The sunrise was really nice, but marred only by the several thousand other tourists who had also got up to see it - but for a World Heritage Site that sees over 2 million visitors every year, I guess that's to be expected. We had tea or coffee with condensed milk after sunrise, and eventually got breakfast at about 9am, after having walked around Angkor Wat, and marvelled at the impressive structure and the intricate detail in the bas relief on the internal walls, telling stories of the battle between Cambodia and Thailand in the early 12th century. Siem Riep, the nearest town to Angkor Wat, actually means 'Thailand defeated' with reference to this same battle.

The particularly interesting thing about the temples of Angkor is that they have both Hindu and Buddhist significance, as the king changed from Hinduism to Buddhism, also in the 12th century.
The temples surrounding Angkor Wat cover a huge expanse (it is the largest collection of religious buildings in the world), and so we headed to some more temples on Wednesday (this time in an air-con minivan - bliss!), including Banteray Srei. I found these smaller temples almost more enjoyable than the 'must-sees' of the first day, because each one was slightly different and unique - be it in colour, structure, disrepair or intricacy.

We also saw a fountain and an engraved river bed (at the top of a 2km walk up Kbal Spean in the heat!), which were very different and interesting. The river bed was engraved with 1000 lingas (small round pillars) and several statues of Vishnu and Brahma under water, and it was fun to spot them under the water. We also came across a group of men throwing things at a big green snake up a tree, which was entertaining! However, the promised oasis of a waterfall for cooling off in after the sweaty hike turned out to be shallow, dirty and almost entirely dried up - not to mention directly beneath the above mentioned snake!

Tuesday 2 March 2010

Scam Central

After a night in Bangkok where we indulged in a streetside pad thai and some beers on Khao San Road, we took a cheap bus to Aranya Prathet, the border town near the Cambodia, and hopped in a tuk tuk towards the border. So far, so good.... but of course a scam was waiting just around the corner, when we arrived at a fake border station, selling overpriced visas. *sigh* Of course, there was a 'processing fee' but, with no idea about whether or not we could actually get a visa further on, we ended up bargaining them down to about an extra $5 each. Irritated, hot a sweaty, we headed onwards and crossed the border, and on the way met some friendly Brits who were also facing scam after scam... Their story made me a feel a little better about ours, so here it is!

YOUR TASK:
Reproduce the passage of the travel blog starting with "The temples surrounding" and going on through "disrepair or intricacy.". Draw only on the travel blog.

Text extracted from each page:
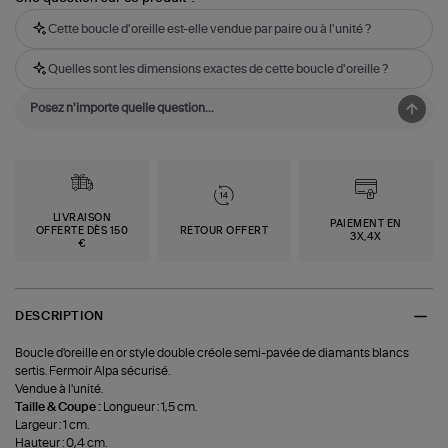
Cette boucle d'oreille est-elle vendue par paire ou à l'unité ?
Quelles sont les dimensions exactes de cette boucle d'oreille ?
LIVRAISON
PAIEMENT EN
OFFERTE DÈS 150
RETOUR OFFERT
3X,4X
€
DESCRIPTION
Boucle d'oreille en or style double créole semi-pavée de diamants blancs
sertis. Fermoir Alpa sécurisé.
Vendue à l'unité.
Taille & Coupe :
Longueur : 1,5 cm.
Largeur : 1 cm.
Hauteur : 0,4 cm.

RESPONSE TO THIS EXERCISE:
The temples surrounding Angkor Wat cover a huge expanse (it is the largest collection of religious buildings in the world), and so we headed to some more temples on Wednesday (this time in an air-con minivan - bliss!), including Banteray Srei. I found these smaller temples almost more enjoyable than the 'must-sees' of the first day, because each one was slightly different and unique - be it in colour, structure, disrepair or intricacy.